Ethical hacking is the process of using the same methods and techniques used to bypass a system’s defences as used by malicious hackers. However, instead of taking advantage of vulnerabilities found, ethical hackers enable organisations to bolster their security. Some analysts suggest that there are significant flaws with penetration testing –the process of trying to ethically hack a system. As such, more advanced forms of ethical hacking, such as Structured Attack Simulation (SAS) are now used in the fight against cybercrime.
A short history of ethical hacking
The logic behind ethical hacking predates the digital age, as this infographic helpfully points out. Assessing one’s own resilience to attack is rooted in the wars of ancient history and the strategic games which first developed in 6th century India which evolved in the 15th century into what we now call chess. In the 20th century, hacking was not limited to computers. It referred to any activity which expanded the capabilities of an electronic device beyond the intentions of the manufacturer. Modern hackers emerged in the 1960s at the Massachusetts Institute of Technology (MIT), where experiments were performed on electronic trains. In the 1970s more malicious forms of hacking emerged with the rise of phreaks and phone hackers. These groups of people learned how to hack telephone systems in order to make phone calls for free. In the 1980s phreaks started to move their attention to computer systems when Bulletin Board Systems (BBS) were used to share tips on how to break into computer systems, steal stolen credit card numbers and share stolen passwords.
In the mid-1980s the US government began to realise the threat posed by malicious forms of hacking and introduced the Computer Fraud and Abuse Act in 1986. With the onset of the internet age in the 1990s, the number of hackers multiplied considerably and computer systems security became big business. Around this time there was a considerable increase, in the business world, for penetration testing – where companies employed “ethical hackers” to try and break into their systems, thus helping those companies to identify unforeseen vulnerabilities in their security.

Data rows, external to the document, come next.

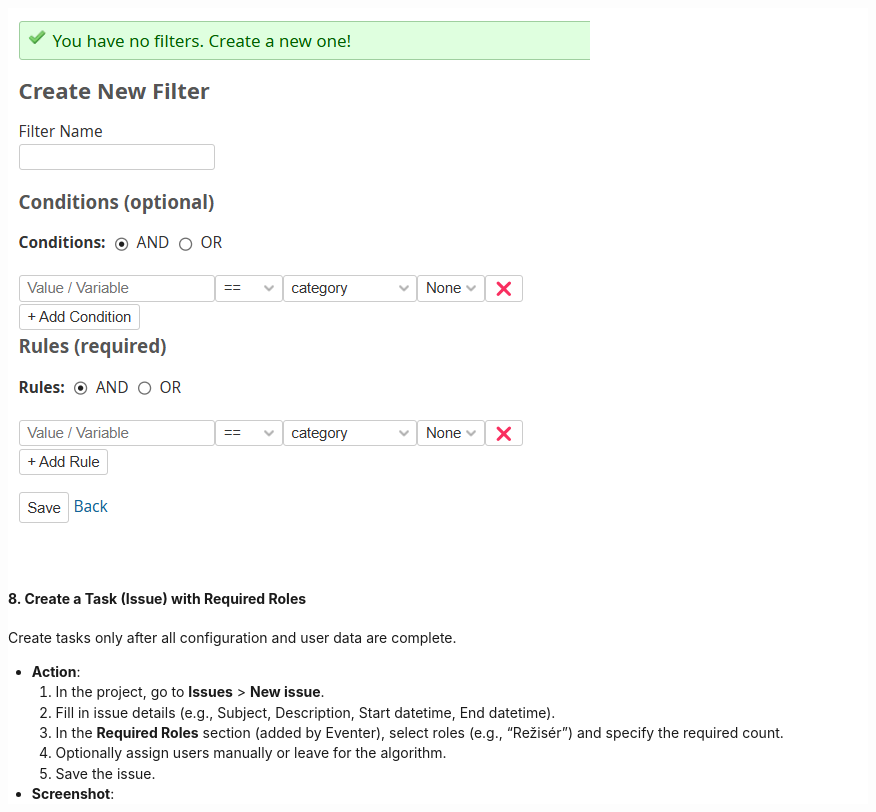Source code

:   ![Preferences Selection](images/step7_preferences.png)

#### 8. Create a Task (Issue) with Required Roles
Create tasks only after all configuration and user data are complete.

- **Action**:
  1. In the project, go to **Issues** > **New issue**.
  2. Fill in issue details (e.g., Subject, Description, Start datetime, End datetime).
  3. In the **Required Roles** section (added by Eventer), select roles (e.g., “Režisér”) and specify the required count.
  4. Optionally assign users manually or leave for the algorithm.
  5. Save the issue.
- **Screenshot**:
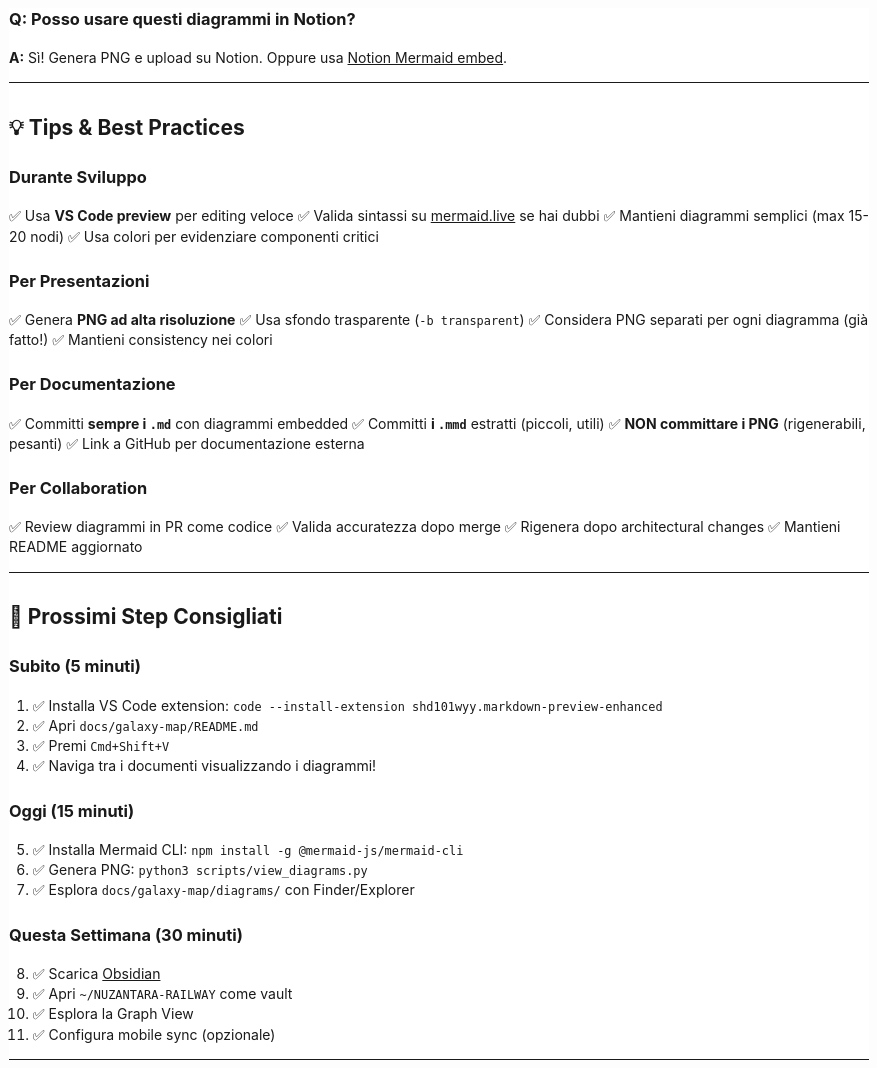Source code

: ### Q: Posso usare questi diagrammi in Notion?
**A:** Sì! Genera PNG e upload su Notion. Oppure usa [Notion Mermaid embed](https://www.notion.so/help/embed-and-connect-other-apps).

---

## 💡 Tips & Best Practices

### Durante Sviluppo
✅ Usa **VS Code preview** per editing veloce
✅ Valida sintassi su [mermaid.live](https://mermaid.live) se hai dubbi
✅ Mantieni diagrammi semplici (max 15-20 nodi)
✅ Usa colori per evidenziare componenti critici

### Per Presentazioni
✅ Genera **PNG ad alta risoluzione**
✅ Usa sfondo trasparente (`-b transparent`)
✅ Considera PNG separati per ogni diagramma (già fatto!)
✅ Mantieni consistency nei colori

### Per Documentazione
✅ Committi **sempre i `.md`** con diagrammi embedded
✅ Committi **i `.mmd`** estratti (piccoli, utili)
✅ **NON committare i PNG** (rigenerabili, pesanti)
✅ Link a GitHub per documentazione esterna

### Per Collaboration
✅ Review diagrammi in PR come codice
✅ Valida accuratezza dopo merge
✅ Rigenera dopo architectural changes
✅ Mantieni README aggiornato

---

## 🎯 Prossimi Step Consigliati

### Subito (5 minuti)
1. ✅ Installa VS Code extension: `code --install-extension shd101wyy.markdown-preview-enhanced`
2. ✅ Apri `docs/galaxy-map/README.md`
3. ✅ Premi `Cmd+Shift+V`
4. ✅ Naviga tra i documenti visualizzando i diagrammi!

### Oggi (15 minuti)
5. ✅ Installa Mermaid CLI: `npm install -g @mermaid-js/mermaid-cli`
6. ✅ Genera PNG: `python3 scripts/view_diagrams.py`
7. ✅ Esplora `docs/galaxy-map/diagrams/` con Finder/Explorer

### Questa Settimana (30 minuti)
8. ✅ Scarica [Obsidian](https://obsidian.md/)
9. ✅ Apri `~/NUZANTARA-RAILWAY` come vault
10. ✅ Esplora la Graph View
11. ✅ Configura mobile sync (opzionale)

---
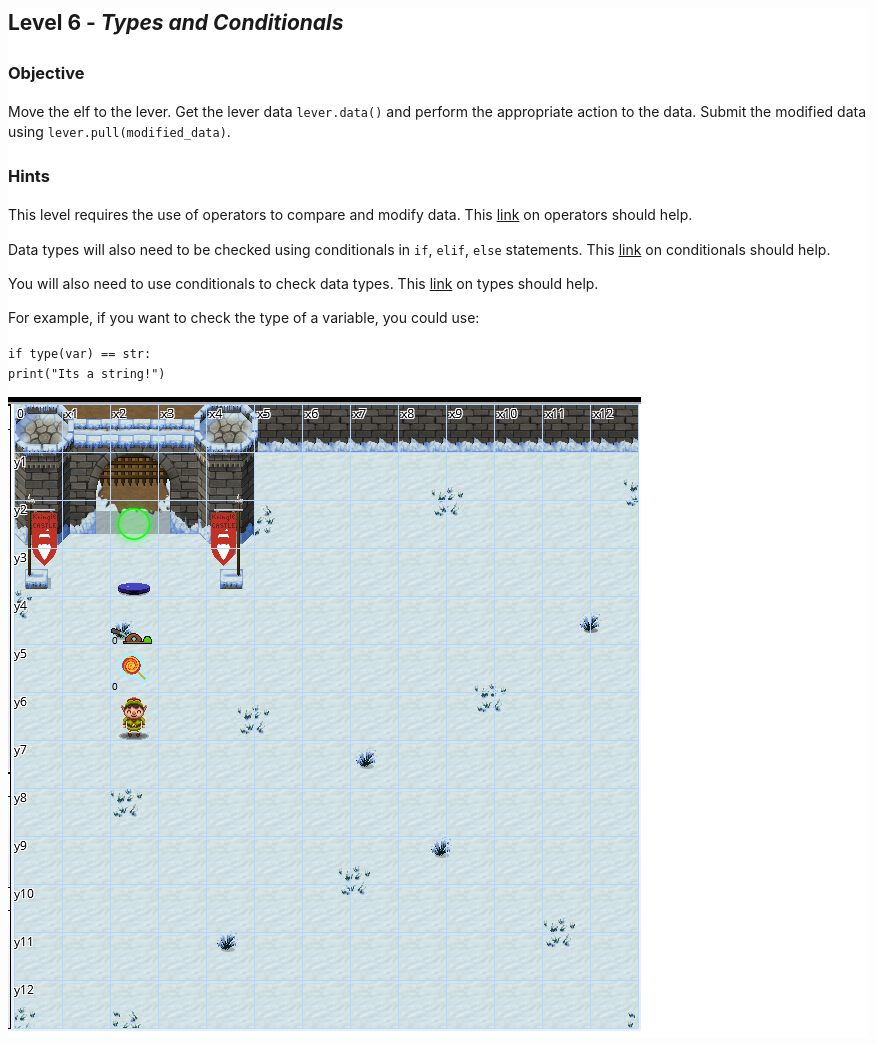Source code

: ## Level 6 - *Types and Conditionals*
### Objective

Move the elf to the lever. Get the lever data `lever.data()` and perform the appropriate action to the data. Submit the modified data using `lever.pull(modified_data)`.

### Hints

This level requires the use of operators to compare and modify data. This [link](https://www.freecodecamp.org/news/the-python-guide-for-beginners/#operators) on operators should help.  
  
Data types will also need to be checked using conditionals in `if`, `elif`, `else` statements. This [link](https://www.freecodecamp.org/news/the-python-guide-for-beginners/#operators) on conditionals should help.  
  
You will also need to use conditionals to check data types. This [link](https://www.freecodecamp.org/news/the-python-guide-for-beginners/#types) on types should help.

For example, if you want to check the type of a variable, you could use:

`if type(var) == str:`  
 `print("Its a string!")`
 
 ![TEMP](img/term_tec/img8.png)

The problems with traditional penetration testing
Critics of traditional penetration testing say that it is impossible to prove that there are no holes in a security system. Logic dictates that you can’t prove a negative, you can only prove a positive. So, when a company pays an ethical hacker/pen tester to try and compromise their network, if that person or organisation is unsuccessful at breaking in, they have not proved that the system is flawless they have merely shown that they could not find a way to break in. Some might argue that the only real value in penetration testing is in determining if a security system is particularly weak. If a pen tester finds it easy to compromise a system, this provides the organisation being tested with the knowledge that they need to invest more in their systems security set-up and strategy. Budget constraints also often dictate that penetration testing is carried out in the shortest possible time. This means that the results of a penetration test are flawed because they do not realistically replicate the advanced methodology and techniques used by today’s hackers.
The benefits of Structured Attack Simulation (SAS)
As a counterpoint to traditional pen testing, organisations can consider more evolved forms of ethical hacking such as Structured Attack Simulation (SAS). SAS is designed to provide organisations with a more thorough assessment of their IT security systems. It differs from traditional pen testing in numerous ways. Firstly, SAS focuses on surveillance, where a target organisation and its employees are constantly monitored. This replicates the reconnaissance work undertaken by modern day attackers in the real world. Secondly, SAS employs techniques such as spear phishing, social engineering and deployment of custom malware. This replicates the far-reaching range of techniques as used in the real world. Thirdly, SAS operates over months rather than the traditional few days that are assigned to regular penetration tests. Operating over longer periods enables a much better picture of response capabilities to emerge. Finally, SAS reflects the pace of attacks conducted in the real world. This has the effect of ensuring the integrity of an organisation’s security systems, controls and processes are more accurately tested.
Ethical hacking has a long history rooted in ancient wars and strategic board games. With the onset of the digital age, cybercrime has prospered, forcing businesses to invest heavily in both their IT security systems and the testing of those systems. However, traditional penetration testing is flawed and businesses today need to look to more advanced solutions to ensure their data and systems remain safe.